We're in a vicious cycle: parents are too overworked or complacent or distracted to keep a lid on things at home, so the schools try to take up the slack by issuing another set of lawyer-vetted rules and guidelines. The result is a great big honkin' manual that teachers and school administrators regard as Holy Writ and which they follow to the letter even when the results are ridiculous. It's as if parents and schools are a dysfunctional set of parents: one's unwilling to impose consistent limits, so the other reacts by becoming a major nag and pain in the ass, which the first parent reacts to by undermining the other parent's authority, which the other parent reacts to by ramping up enforcement of all the rules, including the dumb ones.
If it sounds like I know this subject too well--well, I do.
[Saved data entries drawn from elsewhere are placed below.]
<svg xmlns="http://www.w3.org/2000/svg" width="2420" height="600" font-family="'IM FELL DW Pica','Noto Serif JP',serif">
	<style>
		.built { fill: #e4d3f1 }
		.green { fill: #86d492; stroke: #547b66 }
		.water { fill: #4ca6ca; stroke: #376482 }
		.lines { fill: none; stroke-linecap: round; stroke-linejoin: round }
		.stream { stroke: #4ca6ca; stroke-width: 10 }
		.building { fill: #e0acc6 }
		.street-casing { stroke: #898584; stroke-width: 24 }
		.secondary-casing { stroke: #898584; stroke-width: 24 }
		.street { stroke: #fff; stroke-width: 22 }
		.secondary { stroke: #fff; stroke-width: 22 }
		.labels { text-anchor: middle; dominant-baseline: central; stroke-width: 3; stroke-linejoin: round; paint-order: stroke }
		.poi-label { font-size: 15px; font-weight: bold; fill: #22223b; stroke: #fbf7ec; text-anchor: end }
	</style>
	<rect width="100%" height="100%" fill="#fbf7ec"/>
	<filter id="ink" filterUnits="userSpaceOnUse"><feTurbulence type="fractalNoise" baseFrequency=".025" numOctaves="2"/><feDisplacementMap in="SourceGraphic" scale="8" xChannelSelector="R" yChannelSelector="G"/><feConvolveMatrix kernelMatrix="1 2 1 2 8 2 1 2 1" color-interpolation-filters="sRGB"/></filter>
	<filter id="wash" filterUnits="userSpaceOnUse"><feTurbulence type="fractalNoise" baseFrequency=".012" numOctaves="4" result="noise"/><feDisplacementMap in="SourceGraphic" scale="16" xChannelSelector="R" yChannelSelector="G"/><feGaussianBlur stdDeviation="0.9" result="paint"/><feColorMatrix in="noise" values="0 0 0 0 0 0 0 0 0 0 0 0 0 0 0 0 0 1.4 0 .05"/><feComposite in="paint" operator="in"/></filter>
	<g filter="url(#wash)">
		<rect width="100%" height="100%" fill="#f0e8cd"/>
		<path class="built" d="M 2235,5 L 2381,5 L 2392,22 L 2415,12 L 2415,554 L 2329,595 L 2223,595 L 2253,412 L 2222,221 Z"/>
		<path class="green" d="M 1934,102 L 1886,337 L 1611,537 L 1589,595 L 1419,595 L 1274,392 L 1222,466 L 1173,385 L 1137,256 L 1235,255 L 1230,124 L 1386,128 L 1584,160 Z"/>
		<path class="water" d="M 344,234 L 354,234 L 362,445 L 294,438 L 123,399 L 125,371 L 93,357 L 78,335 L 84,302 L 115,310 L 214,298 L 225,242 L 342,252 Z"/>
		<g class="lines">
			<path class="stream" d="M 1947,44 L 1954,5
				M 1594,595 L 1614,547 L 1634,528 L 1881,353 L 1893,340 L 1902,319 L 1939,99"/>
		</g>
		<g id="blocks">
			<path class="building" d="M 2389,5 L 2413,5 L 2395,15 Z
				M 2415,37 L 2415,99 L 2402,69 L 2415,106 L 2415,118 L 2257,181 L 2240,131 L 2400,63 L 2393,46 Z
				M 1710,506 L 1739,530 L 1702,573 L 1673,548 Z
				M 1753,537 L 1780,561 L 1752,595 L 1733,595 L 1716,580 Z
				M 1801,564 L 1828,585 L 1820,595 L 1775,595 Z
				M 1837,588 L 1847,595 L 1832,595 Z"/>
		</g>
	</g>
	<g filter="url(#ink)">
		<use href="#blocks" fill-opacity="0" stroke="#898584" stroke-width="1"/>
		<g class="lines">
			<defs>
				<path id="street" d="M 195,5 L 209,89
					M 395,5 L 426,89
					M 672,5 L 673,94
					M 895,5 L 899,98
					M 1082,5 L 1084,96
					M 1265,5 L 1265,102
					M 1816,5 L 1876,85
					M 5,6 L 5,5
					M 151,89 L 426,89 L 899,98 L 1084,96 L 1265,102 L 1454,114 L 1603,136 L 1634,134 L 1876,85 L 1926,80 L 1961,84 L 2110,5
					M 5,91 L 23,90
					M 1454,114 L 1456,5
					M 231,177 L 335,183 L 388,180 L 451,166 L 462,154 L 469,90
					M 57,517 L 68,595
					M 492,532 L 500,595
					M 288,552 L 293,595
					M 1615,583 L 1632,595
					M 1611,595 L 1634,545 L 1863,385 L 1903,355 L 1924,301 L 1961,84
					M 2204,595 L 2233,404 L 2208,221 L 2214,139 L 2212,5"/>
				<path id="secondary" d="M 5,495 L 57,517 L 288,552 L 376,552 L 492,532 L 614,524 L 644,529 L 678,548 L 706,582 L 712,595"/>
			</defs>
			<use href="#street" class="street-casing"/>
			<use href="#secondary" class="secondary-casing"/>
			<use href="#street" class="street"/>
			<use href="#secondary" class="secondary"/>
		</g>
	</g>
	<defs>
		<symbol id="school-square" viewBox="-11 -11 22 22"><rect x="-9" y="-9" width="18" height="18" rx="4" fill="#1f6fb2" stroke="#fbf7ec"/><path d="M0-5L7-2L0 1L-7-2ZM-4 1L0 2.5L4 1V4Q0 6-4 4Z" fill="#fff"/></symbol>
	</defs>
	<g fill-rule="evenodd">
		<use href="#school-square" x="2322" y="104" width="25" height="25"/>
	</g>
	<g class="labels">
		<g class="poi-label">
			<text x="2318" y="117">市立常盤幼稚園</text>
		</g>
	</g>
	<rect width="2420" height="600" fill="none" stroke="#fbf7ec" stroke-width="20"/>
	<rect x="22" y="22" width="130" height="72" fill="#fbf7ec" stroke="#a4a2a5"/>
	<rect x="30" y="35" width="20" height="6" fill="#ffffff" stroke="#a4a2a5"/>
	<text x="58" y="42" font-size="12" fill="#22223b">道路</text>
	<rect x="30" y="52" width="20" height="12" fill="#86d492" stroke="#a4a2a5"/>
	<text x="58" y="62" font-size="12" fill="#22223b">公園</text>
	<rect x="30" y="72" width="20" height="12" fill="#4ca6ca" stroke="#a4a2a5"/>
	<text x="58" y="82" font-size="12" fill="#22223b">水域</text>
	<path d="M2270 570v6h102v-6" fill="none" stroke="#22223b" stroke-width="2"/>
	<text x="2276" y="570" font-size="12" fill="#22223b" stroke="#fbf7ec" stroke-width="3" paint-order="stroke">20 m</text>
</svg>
My husband and I have traversed this path. I tended to be the conflict-avoidant Good Cop; he reacted by taking on the role of the Bad Cop. The results weren't pretty. Over the years we've both worked a lot on this, which for me has meant finding a backbone and which for him has meant taking a lot of deep breaths and repeating the mantra, "They're only kids. They're only kids." It's a tough problem to address, but it can be done. For schools, it means re-introducing the concept of "common sense" to some situations, like ones involving six-year-old boys who smack little girls on the bottom because they were teasing her. For parents, this means more, not less, involvement in kids' lives the older they get. This is contrary to conventional wisdom, I know, but the older my kids get the more I find I need to keep hanging out in their vicinity to get an idea of what's going on with them: who they're having a fight with, what kind of clothes they think are fashionable, what kind of friends they have, how well they're handling disputes and deadlines and crises. It also means being willing to speak up when schools start pushing kids around for being kids, or imposing ridiculous penalties for violating Procedure 34B, subparagraph 14. Of course, any challenge to school authority these days is a perilous undertaking, but that's a whole other rant. In short, it means that all us Baby Boomers--teachers and parents--are going to have to start finding our Inner Grownup, which is not something we seem inclined to do (still another rant). But still: it's gotta be done.
Anyway, I have to go. I need to look up the manual on my television remote so I can figure out how to program the stupid V chip. "Fairly Odd Parents" comes on at 3.